Excerpts from a dataset
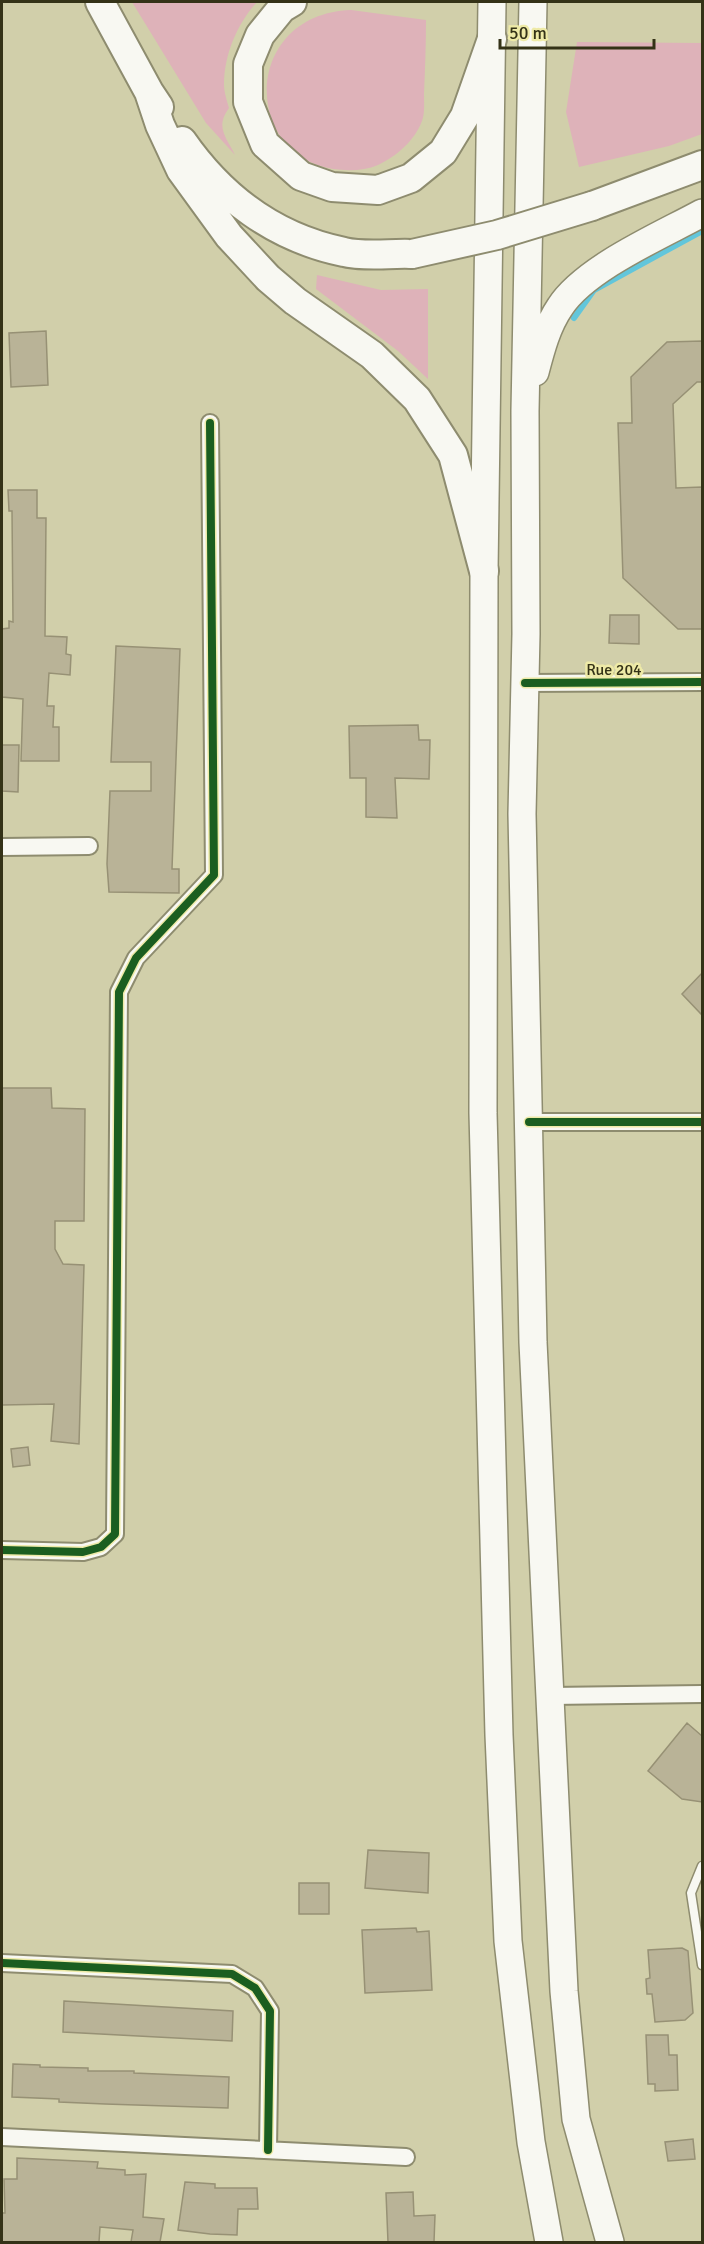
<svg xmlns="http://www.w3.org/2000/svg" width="704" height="2244" font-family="Signika,sans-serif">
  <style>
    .green { fill: #deb2b9 }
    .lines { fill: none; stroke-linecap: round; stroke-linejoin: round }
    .stream { stroke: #62c6db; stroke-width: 6 }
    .building { fill: #b9b397; stroke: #979175; stroke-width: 1.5 }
    .service-casing { stroke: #8e8c6f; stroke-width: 11 }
    .minor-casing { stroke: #8e8c6f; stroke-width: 20 }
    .primary-casing { stroke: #8e8c6f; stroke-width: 30 }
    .trunk-casing { stroke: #8e8c6f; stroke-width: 32 }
    .service { stroke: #f8f8f2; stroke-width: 8 }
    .minor { stroke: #f8f8f2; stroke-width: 16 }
    .primary { stroke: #f8f8f2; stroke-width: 27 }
    .trunk { stroke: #f8f8f2; stroke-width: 28 }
    .trunk-bridge-casing { stroke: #8e8c6f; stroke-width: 32; stroke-linecap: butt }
    .trunk-bridge { stroke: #f8f8f2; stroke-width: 28 }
    .cycleway-casing { stroke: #eeeaa7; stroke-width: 11 }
    .cycleway { stroke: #1b5e20; stroke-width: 8 }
    .labels { text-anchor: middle; stroke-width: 5; stroke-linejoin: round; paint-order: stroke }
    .street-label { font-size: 16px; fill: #343217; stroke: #eeeaa7 }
  </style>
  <rect width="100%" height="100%" fill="#d1cfaa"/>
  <!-- green -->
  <path class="green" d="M132,2H257C237,24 224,55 224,85C224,92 227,101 229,108C215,127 226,137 235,155L206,123Z
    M351,10L426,20C426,45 425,69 424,94C424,102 425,113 422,121C415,140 397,156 378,165C364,171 348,171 333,169C241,154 243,14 351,10Z
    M577,42L702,43V134L669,146L579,167L566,112Z
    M317,275L381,290L428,289V379L398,351L316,289Z"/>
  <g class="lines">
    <!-- stream -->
    <path class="stream" d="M574,318L594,290L702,231"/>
  </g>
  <!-- building -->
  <path class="building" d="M46,331L48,385L11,387L9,333Z
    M702,341V382H697L673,404L676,488L702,487V629H678L623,578L618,423H632L631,377L667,342Z
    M8,490H37V518H46L45,636L67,637L66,654L71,655L70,675L49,673L47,706H54L53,727H59V761H21L23,699L2,697V629L9,628V621L13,622L12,511H9Z
    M610,615H639V644L609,643Z
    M116,646L180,649L172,869H179V893L109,892L107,864L110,791H151V762H111Z
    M418,725L419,740H430L429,779L395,778L397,818L366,817V778H350L349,726Z
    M2,745H19L18,792L2,791Z
    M702,973V1015L682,994Z
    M2,1088H51L52,1108L85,1109L84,1221H55V1249L63,1264L84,1265L79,1444L51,1441L54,1404L2,1405Z
    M28,1447L30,1465L13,1467L11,1449Z
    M687,1723L702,1736V1802L682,1799L648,1771Z
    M368,1850L429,1853L428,1893L365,1888Z
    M299,1883H329V1914H299Z
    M416,1928L417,1932L429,1931L432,1990L365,1993L362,1930Z
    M682,1948L688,1951L693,2013L685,2020L655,2022L652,1994H647L646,1979L650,1978L648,1950Z
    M64,2001L233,2011L232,2041L63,2032Z
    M646,2035H668L669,2055H677L678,2090L655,2091V2084H648Z
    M13,2064L40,2065V2067L88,2068V2071H134V2073L229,2077L228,2108L105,2104L59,2102V2099L12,2097Z
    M693,2139L695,2159L668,2161L665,2142Z
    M17,2158L98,2162L97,2168L125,2170V2175L146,2174L143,2217L164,2219L160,2242H131L133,2230L100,2227L99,2242H2V2213H5L4,2179H17Z
    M185,2182L215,2184V2188H257L258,2209H238L237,2235L210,2234L178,2230Z
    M413,2192L414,2216L435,2215L434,2242H388L386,2193Z"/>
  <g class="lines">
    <!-- service casing -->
    <g class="service-casing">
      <path id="service" d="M702,1866L691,1893L702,1965"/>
    </g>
    <!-- minor casing -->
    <g class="minor-casing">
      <path id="minor" d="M525,683L702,682
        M2,847L89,846
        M529,1122H702
        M2,1550L83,1552L101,1547L115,1534L119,992L136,958L214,875L210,423
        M551,1696L702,1694
        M2,1963L232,1974L255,1988L270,2011L268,2150
        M2,2137L406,2157"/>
    </g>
    <!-- primary casing -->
    <g class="primary-casing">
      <path id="primary" d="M492,2L484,571L483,1113L499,1735L508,1941L531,2142L549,2242
        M533,2L525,411L526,634L522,814L533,1342L564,1991L576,2119L610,2242
        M535,372C541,349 547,326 560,307C585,268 662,235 702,213"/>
    </g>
    <!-- trunk casing -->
    <g class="trunk-casing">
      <path id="trunk" d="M100,2L149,92L159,107
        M292,2L282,8L260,35L248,64V102L265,144L301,176L332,187L378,190L411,178L443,152L465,116L492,39
        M149,92L160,125L181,170L229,236L268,278L295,301L372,355L417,399L453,455L484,571
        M182,141C221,197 275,238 344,252C364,257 391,253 412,254
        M592,206L702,165"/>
    </g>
    <!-- service -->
    <use href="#service" class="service"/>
    <!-- minor -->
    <use href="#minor" class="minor"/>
    <!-- primary -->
    <use href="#primary" class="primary"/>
    <!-- trunk -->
    <use href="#trunk" class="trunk"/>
    <!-- trunk-bridge casing -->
    <g class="trunk-bridge-casing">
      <path id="trunk-bridge" d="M412,254L497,235L592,206"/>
    </g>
    <!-- trunk-bridge -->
    <use href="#trunk-bridge" class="trunk-bridge"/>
    <!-- cycleway casing -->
    <g class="cycleway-casing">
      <path id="cycleway" d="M525,683L702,682
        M529,1122H702
        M2,1550L83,1552L101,1547L115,1534L119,992L136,958L214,875L210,423
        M2,1963L232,1974L255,1988L270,2011L268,2150"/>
    </g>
    <!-- cycleway -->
    <use href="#cycleway" class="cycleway"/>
  </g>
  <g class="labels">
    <!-- street labels -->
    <g class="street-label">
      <text x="614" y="675">Rue 204</text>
    </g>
  </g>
  <!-- border -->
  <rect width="704" height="2244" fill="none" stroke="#343217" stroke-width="6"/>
  <!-- scale -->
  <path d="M500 39v9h154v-9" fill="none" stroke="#343217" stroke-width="3"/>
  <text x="509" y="39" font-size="18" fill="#343217" stroke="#eeeaa7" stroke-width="4.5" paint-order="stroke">50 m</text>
</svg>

What you are asked to do ::
Set down every record once more, word for word, without pictures.

Written answer ::
<svg xmlns="http://www.w3.org/2000/svg" width="704" height="2244" font-family="Signika,sans-serif">
  <style>
    .green { fill: #deb2b9 }
    .lines { fill: none; stroke-linecap: round; stroke-linejoin: round }
    .stream { stroke: #62c6db; stroke-width: 6 }
    .building { fill: #b9b397; stroke: #979175; stroke-width: 1.5 }
    .service-casing { stroke: #8e8c6f; stroke-width: 11 }
    .minor-casing { stroke: #8e8c6f; stroke-width: 20 }
    .primary-casing { stroke: #8e8c6f; stroke-width: 30 }
    .trunk-casing { stroke: #8e8c6f; stroke-width: 32 }
    .service { stroke: #f8f8f2; stroke-width: 8 }
    .minor { stroke: #f8f8f2; stroke-width: 16 }
    .primary { stroke: #f8f8f2; stroke-width: 27 }
    .trunk { stroke: #f8f8f2; stroke-width: 28 }
    .trunk-bridge-casing { stroke: #8e8c6f; stroke-width: 32; stroke-linecap: butt }
    .trunk-bridge { stroke: #f8f8f2; stroke-width: 28 }
    .cycleway-casing { stroke: #eeeaa7; stroke-width: 11 }
    .cycleway { stroke: #1b5e20; stroke-width: 8 }
    .labels { text-anchor: middle; stroke-width: 5; stroke-linejoin: round; paint-order: stroke }
    .street-label { font-size: 16px; fill: #343217; stroke: #eeeaa7 }
  </style>
  <rect width="100%" height="100%" fill="#d1cfaa"/>
  <!-- green -->
  <path class="green" d="M132,2H257C237,24 224,55 224,85C224,92 227,101 229,108C215,127 226,137 235,155L206,123Z
    M351,10L426,20C426,45 425,69 424,94C424,102 425,113 422,121C415,140 397,156 378,165C364,171 348,171 333,169C241,154 243,14 351,10Z
    M577,42L702,43V134L669,146L579,167L566,112Z
    M317,275L381,290L428,289V379L398,351L316,289Z"/>
  <g class="lines">
    <!-- stream -->
    <path class="stream" d="M574,318L594,290L702,231"/>
  </g>
  <!-- building -->
  <path class="building" d="M46,331L48,385L11,387L9,333Z
    M702,341V382H697L673,404L676,488L702,487V629H678L623,578L618,423H632L631,377L667,342Z
    M8,490H37V518H46L45,636L67,637L66,654L71,655L70,675L49,673L47,706H54L53,727H59V761H21L23,699L2,697V629L9,628V621L13,622L12,511H9Z
    M610,615H639V644L609,643Z
    M116,646L180,649L172,869H179V893L109,892L107,864L110,791H151V762H111Z
    M418,725L419,740H430L429,779L395,778L397,818L366,817V778H350L349,726Z
    M2,745H19L18,792L2,791Z
    M702,973V1015L682,994Z
    M2,1088H51L52,1108L85,1109L84,1221H55V1249L63,1264L84,1265L79,1444L51,1441L54,1404L2,1405Z
    M28,1447L30,1465L13,1467L11,1449Z
    M687,1723L702,1736V1802L682,1799L648,1771Z
    M368,1850L429,1853L428,1893L365,1888Z
    M299,1883H329V1914H299Z
    M416,1928L417,1932L429,1931L432,1990L365,1993L362,1930Z
    M682,1948L688,1951L693,2013L685,2020L655,2022L652,1994H647L646,1979L650,1978L648,1950Z
    M64,2001L233,2011L232,2041L63,2032Z
    M646,2035H668L669,2055H677L678,2090L655,2091V2084H648Z
    M13,2064L40,2065V2067L88,2068V2071H134V2073L229,2077L228,2108L105,2104L59,2102V2099L12,2097Z
    M693,2139L695,2159L668,2161L665,2142Z
    M17,2158L98,2162L97,2168L125,2170V2175L146,2174L143,2217L164,2219L160,2242H131L133,2230L100,2227L99,2242H2V2213H5L4,2179H17Z
    M185,2182L215,2184V2188H257L258,2209H238L237,2235L210,2234L178,2230Z
    M413,2192L414,2216L435,2215L434,2242H388L386,2193Z"/>
  <g class="lines">
    <!-- service casing -->
    <g class="service-casing">
      <path id="service" d="M702,1866L691,1893L702,1965"/>
    </g>
    <!-- minor casing -->
    <g class="minor-casing">
      <path id="minor" d="M525,683L702,682
        M2,847L89,846
        M529,1122H702
        M2,1550L83,1552L101,1547L115,1534L119,992L136,958L214,875L210,423
        M551,1696L702,1694
        M2,1963L232,1974L255,1988L270,2011L268,2150
        M2,2137L406,2157"/>
    </g>
    <!-- primary casing -->
    <g class="primary-casing">
      <path id="primary" d="M492,2L484,571L483,1113L499,1735L508,1941L531,2142L549,2242
        M533,2L525,411L526,634L522,814L533,1342L564,1991L576,2119L610,2242
        M535,372C541,349 547,326 560,307C585,268 662,235 702,213"/>
    </g>
    <!-- trunk casing -->
    <g class="trunk-casing">
      <path id="trunk" d="M100,2L149,92L159,107
        M292,2L282,8L260,35L248,64V102L265,144L301,176L332,187L378,190L411,178L443,152L465,116L492,39
        M149,92L160,125L181,170L229,236L268,278L295,301L372,355L417,399L453,455L484,571
        M182,141C221,197 275,238 344,252C364,257 391,253 412,254
        M592,206L702,165"/>
    </g>
    <!-- service -->
    <use href="#service" class="service"/>
    <!-- minor -->
    <use href="#minor" class="minor"/>
    <!-- primary -->
    <use href="#primary" class="primary"/>
    <!-- trunk -->
    <use href="#trunk" class="trunk"/>
    <!-- trunk-bridge casing -->
    <g class="trunk-bridge-casing">
      <path id="trunk-bridge" d="M412,254L497,235L592,206"/>
    </g>
    <!-- trunk-bridge -->
    <use href="#trunk-bridge" class="trunk-bridge"/>
    <!-- cycleway casing -->
    <g class="cycleway-casing">
      <path id="cycleway" d="M525,683L702,682
        M529,1122H702
        M2,1550L83,1552L101,1547L115,1534L119,992L136,958L214,875L210,423
        M2,1963L232,1974L255,1988L270,2011L268,2150"/>
    </g>
    <!-- cycleway -->
    <use href="#cycleway" class="cycleway"/>
  </g>
  <g class="labels">
    <!-- street labels -->
    <g class="street-label">
      <text x="614" y="675">Rue 204</text>
    </g>
  </g>
  <!-- border -->
  <rect width="704" height="2244" fill="none" stroke="#343217" stroke-width="6"/>
  <!-- scale -->
  <path d="M500 39v9h154v-9" fill="none" stroke="#343217" stroke-width="3"/>
  <text x="509" y="39" font-size="18" fill="#343217" stroke="#eeeaa7" stroke-width="4.5" paint-order="stroke">50 m</text>
</svg>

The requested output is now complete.